You are going to need more security than the doorman checking tickets against a list of approved guests. You need a bouncer that can sense trouble in the making and stop it in its tracks. That's one thing that Malwarebytes is really good at doing. It's called behavioral analysis.

[Harold Dye]

Wiz just happened again.

[Wiz Feinberg]

Wiz just happened again.

When you shutdown and reboot the computer is everything looking and operating normally? Or, does it seem sluggish?

BTW, what version of Windows is the computer running on?

I strongly recommend that you download Malwarebytes, install and update it, then scan the computer for malware.
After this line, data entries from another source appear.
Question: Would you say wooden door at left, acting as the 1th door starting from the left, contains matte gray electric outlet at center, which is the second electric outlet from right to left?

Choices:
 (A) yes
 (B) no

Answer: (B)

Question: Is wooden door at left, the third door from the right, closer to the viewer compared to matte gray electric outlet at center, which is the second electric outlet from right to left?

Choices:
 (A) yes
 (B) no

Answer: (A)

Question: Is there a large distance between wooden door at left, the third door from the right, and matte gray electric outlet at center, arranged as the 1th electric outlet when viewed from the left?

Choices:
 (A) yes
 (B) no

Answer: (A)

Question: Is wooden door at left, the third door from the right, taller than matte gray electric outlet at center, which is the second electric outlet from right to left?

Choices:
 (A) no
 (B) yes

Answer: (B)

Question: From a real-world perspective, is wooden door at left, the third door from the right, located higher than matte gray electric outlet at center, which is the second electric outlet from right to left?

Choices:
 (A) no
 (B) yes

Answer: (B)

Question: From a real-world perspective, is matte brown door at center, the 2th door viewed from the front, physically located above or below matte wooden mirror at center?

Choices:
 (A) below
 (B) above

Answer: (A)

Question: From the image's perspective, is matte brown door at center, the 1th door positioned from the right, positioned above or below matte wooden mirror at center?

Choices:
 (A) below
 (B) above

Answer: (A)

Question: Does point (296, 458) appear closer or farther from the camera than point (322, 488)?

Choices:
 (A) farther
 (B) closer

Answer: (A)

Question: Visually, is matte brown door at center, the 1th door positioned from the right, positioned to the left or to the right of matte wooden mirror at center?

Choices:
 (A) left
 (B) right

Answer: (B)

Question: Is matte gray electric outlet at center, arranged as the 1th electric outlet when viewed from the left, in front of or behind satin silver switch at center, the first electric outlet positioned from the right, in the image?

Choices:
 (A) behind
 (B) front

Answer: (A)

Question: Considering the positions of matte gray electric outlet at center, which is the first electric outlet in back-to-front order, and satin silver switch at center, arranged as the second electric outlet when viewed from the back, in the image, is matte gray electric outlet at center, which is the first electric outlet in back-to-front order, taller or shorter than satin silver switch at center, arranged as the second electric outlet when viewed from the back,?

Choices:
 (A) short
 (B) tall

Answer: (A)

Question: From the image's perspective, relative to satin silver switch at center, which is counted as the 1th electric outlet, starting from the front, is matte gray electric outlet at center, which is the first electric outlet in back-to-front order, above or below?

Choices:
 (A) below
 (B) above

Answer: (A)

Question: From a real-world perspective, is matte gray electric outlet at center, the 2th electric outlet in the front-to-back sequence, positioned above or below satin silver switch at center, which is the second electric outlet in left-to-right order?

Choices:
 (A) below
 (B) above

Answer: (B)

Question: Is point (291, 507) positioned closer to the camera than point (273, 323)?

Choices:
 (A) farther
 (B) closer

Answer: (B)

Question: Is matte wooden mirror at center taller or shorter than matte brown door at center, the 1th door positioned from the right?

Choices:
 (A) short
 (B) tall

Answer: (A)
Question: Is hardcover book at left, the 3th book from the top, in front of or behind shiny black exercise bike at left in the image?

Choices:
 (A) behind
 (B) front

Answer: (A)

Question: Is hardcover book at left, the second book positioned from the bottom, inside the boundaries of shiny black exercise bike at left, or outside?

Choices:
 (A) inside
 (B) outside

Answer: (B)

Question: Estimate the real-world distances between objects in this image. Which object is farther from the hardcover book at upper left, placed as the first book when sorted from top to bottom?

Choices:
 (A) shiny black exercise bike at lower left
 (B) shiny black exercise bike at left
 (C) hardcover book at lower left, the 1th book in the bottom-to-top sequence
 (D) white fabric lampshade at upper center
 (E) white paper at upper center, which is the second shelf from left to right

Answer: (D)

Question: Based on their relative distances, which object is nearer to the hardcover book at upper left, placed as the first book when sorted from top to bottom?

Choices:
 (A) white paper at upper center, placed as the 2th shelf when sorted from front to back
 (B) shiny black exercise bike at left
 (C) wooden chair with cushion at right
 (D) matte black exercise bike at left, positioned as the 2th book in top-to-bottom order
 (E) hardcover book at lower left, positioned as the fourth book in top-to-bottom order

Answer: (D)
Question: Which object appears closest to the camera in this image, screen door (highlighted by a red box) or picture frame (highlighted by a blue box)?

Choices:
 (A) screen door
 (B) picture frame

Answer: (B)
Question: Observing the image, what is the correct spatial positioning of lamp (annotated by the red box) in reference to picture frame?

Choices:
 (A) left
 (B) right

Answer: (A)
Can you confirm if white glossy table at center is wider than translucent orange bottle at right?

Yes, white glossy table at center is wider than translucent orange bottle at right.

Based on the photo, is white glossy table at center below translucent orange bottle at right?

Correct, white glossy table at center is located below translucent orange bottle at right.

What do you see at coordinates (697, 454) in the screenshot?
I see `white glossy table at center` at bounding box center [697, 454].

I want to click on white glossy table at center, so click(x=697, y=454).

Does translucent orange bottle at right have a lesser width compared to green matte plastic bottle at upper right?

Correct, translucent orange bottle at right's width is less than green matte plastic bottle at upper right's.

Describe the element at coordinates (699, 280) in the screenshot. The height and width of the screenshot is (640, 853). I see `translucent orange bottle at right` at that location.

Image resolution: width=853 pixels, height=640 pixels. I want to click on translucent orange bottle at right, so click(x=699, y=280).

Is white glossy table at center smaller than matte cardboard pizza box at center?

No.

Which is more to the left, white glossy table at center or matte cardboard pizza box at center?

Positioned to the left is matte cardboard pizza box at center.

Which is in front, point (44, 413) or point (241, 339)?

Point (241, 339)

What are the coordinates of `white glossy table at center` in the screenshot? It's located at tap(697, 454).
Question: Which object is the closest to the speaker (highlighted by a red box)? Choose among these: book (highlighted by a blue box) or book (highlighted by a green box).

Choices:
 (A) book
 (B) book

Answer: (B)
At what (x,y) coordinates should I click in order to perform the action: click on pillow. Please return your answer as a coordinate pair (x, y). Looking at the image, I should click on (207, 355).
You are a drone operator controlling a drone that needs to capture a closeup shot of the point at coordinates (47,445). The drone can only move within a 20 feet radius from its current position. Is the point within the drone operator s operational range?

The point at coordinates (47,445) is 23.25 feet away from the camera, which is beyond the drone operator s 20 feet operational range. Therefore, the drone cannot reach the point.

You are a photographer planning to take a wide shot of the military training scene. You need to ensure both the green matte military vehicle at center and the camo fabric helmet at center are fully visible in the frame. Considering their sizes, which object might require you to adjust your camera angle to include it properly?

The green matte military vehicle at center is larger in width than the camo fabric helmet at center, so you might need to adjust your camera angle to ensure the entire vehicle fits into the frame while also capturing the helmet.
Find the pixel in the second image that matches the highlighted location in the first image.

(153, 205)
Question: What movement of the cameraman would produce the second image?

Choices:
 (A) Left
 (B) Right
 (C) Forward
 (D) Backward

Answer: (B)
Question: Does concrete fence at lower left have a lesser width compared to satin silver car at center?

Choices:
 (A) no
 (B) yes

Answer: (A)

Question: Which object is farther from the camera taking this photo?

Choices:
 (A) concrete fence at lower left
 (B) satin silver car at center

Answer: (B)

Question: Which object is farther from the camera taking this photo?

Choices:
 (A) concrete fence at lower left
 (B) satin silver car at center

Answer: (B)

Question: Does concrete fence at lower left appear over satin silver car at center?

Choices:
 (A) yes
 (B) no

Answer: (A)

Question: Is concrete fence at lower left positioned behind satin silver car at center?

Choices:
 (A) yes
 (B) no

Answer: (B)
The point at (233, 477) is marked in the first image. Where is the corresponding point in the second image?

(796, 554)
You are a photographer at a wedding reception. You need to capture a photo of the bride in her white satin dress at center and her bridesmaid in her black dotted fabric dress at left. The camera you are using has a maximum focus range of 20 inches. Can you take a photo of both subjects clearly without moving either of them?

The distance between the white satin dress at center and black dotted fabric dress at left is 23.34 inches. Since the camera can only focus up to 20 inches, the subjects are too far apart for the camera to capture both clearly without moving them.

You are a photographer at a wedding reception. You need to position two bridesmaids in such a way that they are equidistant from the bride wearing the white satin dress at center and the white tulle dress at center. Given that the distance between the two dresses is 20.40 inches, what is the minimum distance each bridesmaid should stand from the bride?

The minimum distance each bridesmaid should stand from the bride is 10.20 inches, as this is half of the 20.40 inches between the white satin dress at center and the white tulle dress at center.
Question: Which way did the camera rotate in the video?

Malwarebytes is free to use in manual mode. If it finds malware it will remove it. If it finds suspect files it will quarantine them. If you allow it to operate in full trial mode (2 weeks I think), it will monitor your browser and computer in real time and block the malicious website. After the trial is over you can decide whether it is worth paying for ongoing protection.

You may have to approve MB in PC-Matic (which obviously didn't protect your browser).

I hope this helps.

[Wiz Feinberg]

Harold;
I wanted to know if you scanned your computer with Malwarebytes and if it uncovered any malware and removed it.

If so, can you now browse websites without getting scam pop-overs?

BTW: What is the name and/or (URL) location of the website you went to when the red screen popped over it? I could investigate it for you to see if there is any hostile code on the landing page. If there is the Webmaster needs to be notified.

[Harold Dye]

Wiz at this time I have not but will soon.

[Wiz Feinberg]

If you know which website is causing the pop-overs, send me a link via a private message. I will check it out to see if it is unknowingly compromised and contact the webmaster if it is.